Их язык перегружен идиомами, будто телега после ярмарки, а слова имеют множество версий. Прежде, чем ответить, они долго думают, какую именно выбрал собеседник. И обычно не угадывают. Странный их разговор напоминает диалог глухих, который распадается на сумму монологов. Они легко усваивают чужие языки, которые погружаются в их язык, как баржа в море, но перевод с благдвильбрижского крайне затруднителен. Их песни и книги остаются вещами в себе, их культура, в отличие от нашей, замкнута. Передать её можно лишь приблизительно. Например, фразу «я собираюсь удить рыбу» благдвильбрижец может понять как предложение руки и сердца, а утверждение «завтра будет дождь» — как предостережение от засухи. Известная поговорка гласит, что язык дан политику, чтобы скрывать мысли. Но благдвильбрижцы веками упражнялись в дипломатии и, в конце концов, настолько запутались, что перестали отличать чёрное от белого. Они шли на поводу у холодной вежливости, а их мышление следовало за удобством, провозгласив идеалом терпимость (глафричбек). Это не значит, что у них не случается ссор. Я сам видел булочников, угощавших друг друга тумаками, однако выяснить причину драки так и не смог. Один приводил мотивом вчерашний снег, другой — сумятицу в раздавленном муравейнике. Их лицемерие стало искренним, а сознание — податливым, как глина. Геродот называет персов честными от природы. У благдвильбрижцев, наоборот, ложь коренится в самой душе, изъять её, всё равно, что вынуть позвоночник.
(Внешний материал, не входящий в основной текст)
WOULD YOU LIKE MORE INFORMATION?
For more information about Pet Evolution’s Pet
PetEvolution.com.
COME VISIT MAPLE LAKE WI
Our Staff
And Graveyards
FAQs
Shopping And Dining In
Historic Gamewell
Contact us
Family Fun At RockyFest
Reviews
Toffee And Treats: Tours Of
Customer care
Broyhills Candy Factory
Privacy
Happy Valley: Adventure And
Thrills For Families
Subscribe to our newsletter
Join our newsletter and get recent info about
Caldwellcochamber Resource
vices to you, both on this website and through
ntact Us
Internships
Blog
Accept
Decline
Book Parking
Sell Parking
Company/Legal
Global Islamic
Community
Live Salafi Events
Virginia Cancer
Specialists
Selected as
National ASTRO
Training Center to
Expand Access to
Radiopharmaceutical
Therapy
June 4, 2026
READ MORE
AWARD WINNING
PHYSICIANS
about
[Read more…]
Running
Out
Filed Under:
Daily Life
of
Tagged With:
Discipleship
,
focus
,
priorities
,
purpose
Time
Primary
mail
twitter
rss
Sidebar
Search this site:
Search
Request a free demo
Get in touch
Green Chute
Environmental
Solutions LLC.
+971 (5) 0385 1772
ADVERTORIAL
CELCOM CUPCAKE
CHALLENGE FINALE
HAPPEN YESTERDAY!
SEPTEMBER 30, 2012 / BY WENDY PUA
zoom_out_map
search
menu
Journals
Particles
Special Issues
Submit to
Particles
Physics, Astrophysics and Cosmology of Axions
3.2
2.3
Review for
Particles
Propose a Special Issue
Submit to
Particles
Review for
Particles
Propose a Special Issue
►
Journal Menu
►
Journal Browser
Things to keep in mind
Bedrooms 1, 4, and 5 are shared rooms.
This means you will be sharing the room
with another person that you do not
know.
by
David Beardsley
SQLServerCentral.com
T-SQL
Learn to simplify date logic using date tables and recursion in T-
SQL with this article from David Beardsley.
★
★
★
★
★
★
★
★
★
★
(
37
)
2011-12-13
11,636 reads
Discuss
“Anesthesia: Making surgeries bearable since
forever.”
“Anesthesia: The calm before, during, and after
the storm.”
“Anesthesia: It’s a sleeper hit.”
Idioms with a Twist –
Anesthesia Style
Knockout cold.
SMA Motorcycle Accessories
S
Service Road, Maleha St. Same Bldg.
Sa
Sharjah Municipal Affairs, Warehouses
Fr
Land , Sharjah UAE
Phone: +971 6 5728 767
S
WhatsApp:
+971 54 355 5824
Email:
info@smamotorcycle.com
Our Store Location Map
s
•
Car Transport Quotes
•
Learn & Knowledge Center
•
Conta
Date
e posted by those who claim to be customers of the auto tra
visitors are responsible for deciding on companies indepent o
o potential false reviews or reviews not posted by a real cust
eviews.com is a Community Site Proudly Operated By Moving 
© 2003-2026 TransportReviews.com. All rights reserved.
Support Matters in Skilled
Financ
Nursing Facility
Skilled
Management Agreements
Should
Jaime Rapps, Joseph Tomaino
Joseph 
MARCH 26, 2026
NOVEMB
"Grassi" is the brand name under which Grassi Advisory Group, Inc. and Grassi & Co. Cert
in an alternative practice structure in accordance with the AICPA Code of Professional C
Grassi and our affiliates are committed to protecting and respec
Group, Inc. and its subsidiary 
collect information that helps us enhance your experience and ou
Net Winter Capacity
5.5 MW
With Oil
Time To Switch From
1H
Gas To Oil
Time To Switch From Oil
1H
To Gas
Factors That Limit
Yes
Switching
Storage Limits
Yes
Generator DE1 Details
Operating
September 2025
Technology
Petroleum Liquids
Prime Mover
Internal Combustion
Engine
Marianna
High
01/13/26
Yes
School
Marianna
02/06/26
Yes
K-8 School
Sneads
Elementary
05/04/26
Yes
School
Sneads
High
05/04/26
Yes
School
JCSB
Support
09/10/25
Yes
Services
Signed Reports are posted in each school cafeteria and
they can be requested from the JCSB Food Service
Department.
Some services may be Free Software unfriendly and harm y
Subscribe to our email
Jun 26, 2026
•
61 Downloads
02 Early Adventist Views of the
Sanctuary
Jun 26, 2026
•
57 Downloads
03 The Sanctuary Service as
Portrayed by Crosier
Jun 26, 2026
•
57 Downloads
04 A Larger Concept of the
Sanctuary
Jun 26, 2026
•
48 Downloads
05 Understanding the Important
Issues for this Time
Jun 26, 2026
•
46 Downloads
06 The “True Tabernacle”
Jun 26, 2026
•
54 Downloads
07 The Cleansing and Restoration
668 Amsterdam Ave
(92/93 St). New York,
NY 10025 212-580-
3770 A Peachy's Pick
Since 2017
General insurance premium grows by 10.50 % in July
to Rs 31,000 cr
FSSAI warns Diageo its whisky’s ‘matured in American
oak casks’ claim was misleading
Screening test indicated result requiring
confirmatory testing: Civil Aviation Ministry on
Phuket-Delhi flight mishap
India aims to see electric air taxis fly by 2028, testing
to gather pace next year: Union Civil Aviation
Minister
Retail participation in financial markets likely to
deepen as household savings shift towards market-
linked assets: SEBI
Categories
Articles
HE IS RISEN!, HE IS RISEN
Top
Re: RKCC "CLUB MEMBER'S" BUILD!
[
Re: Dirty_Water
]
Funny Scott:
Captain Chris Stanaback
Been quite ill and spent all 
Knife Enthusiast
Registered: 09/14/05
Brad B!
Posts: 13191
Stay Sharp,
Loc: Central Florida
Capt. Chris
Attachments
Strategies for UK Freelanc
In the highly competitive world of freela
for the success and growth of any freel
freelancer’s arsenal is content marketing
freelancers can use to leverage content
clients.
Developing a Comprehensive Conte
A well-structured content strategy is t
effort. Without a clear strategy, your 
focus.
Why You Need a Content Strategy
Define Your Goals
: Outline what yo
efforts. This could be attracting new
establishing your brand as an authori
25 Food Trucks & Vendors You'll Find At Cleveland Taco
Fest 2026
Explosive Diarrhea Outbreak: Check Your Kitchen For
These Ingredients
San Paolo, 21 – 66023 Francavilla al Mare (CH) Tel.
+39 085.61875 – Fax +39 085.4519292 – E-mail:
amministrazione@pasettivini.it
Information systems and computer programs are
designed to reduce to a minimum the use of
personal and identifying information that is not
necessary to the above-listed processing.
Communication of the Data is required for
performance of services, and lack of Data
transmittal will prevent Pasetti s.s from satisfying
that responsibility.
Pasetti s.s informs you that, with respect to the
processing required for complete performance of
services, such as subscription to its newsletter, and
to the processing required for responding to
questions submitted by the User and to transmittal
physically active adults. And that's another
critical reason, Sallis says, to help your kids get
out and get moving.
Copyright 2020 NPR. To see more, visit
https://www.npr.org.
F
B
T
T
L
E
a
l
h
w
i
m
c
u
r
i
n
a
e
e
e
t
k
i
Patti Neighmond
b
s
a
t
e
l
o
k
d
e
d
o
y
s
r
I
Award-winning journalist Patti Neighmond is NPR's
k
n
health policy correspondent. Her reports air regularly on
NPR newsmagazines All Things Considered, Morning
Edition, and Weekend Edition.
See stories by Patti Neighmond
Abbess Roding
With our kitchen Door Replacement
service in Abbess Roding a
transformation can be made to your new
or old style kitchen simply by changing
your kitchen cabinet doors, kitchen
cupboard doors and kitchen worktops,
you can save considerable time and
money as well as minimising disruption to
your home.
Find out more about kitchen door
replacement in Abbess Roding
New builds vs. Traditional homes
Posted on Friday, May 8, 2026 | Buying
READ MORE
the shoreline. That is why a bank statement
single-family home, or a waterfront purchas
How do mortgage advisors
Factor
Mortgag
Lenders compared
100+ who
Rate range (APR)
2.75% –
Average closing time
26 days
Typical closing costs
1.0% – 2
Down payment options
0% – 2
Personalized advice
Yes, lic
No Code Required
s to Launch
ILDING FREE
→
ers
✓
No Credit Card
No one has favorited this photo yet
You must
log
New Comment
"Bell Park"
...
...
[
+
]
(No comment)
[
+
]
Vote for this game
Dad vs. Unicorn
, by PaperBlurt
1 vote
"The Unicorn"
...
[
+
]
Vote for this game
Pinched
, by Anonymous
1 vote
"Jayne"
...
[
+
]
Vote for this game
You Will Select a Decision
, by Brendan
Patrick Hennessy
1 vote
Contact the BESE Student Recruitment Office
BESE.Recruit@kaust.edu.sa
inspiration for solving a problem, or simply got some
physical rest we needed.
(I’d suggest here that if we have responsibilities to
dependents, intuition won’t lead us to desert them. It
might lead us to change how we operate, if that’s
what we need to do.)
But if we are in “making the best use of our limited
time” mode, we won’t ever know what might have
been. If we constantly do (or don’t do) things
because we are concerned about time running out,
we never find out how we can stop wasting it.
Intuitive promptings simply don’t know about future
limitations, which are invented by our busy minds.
Интерпретация заменила им факт, а язык — молчание. Грамматика благдвильбрижского целиком подчинена комфорту. Не только книги, но и отдельные предложения допускают в нём различное прочтение. Знаки препинания расставляются произвольно, буквы определяются фигурами речи, а алфавит то и дело меняется. Подлинная же передача знаний достигается особыми горловыми звуками. «Если знаешь только слова — ничего не знаешь», — гласит благдвильбрижская поговорка.
Вслед за Платоном они полагают, что мысль не рождается в голове, а приходит в неё из мира идей, и потому, размышляя, вертят шеей, подставляя виски сторонам света, как парус ветру. Некоторые их философы договариваются до того, что и наше «я» находится вне тела, но когда я спрашивал, что такое, по их мнению, «я», они начинали привычно темнить.